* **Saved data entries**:
>>>

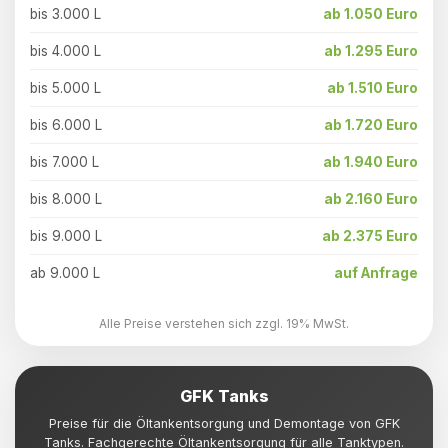
bis 3.000 L
ab 1.050 Euro
bis 4.000 L
ab 1.295 Euro
bis 5.000 L
ab 1.510 Euro
bis 6.000 L
ab 1.720 Euro
bis 7.000 L
ab 1.940 Euro
bis 8.000 L
ab 2.160 Euro
bis 9.000 L
ab 2.375 Euro
ab 9.000 L
auf Anfrage
Alle Preise verstehen sich zzgl. 19% MwSt.
GFK Tanks
Preise für die Öltankentsorgung und Demontage von GFK
Tanks. Fachgerechte Öltankentsorgung für alle Tanktypen.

<<<

* **TO-DO ITEM**: Repeat all entries exactly, pictures excluded.

* **RESULT**:
bis 3.000 L
ab 1.050 Euro
bis 4.000 L
ab 1.295 Euro
bis 5.000 L
ab 1.510 Euro
bis 6.000 L
ab 1.720 Euro
bis 7.000 L
ab 1.940 Euro
bis 8.000 L
ab 2.160 Euro
bis 9.000 L
ab 2.375 Euro
ab 9.000 L
auf Anfrage
Alle Preise verstehen sich zzgl. 19% MwSt.
GFK Tanks
Preise für die Öltankentsorgung und Demontage von GFK
Tanks. Fachgerechte Öltankentsorgung für alle Tanktypen.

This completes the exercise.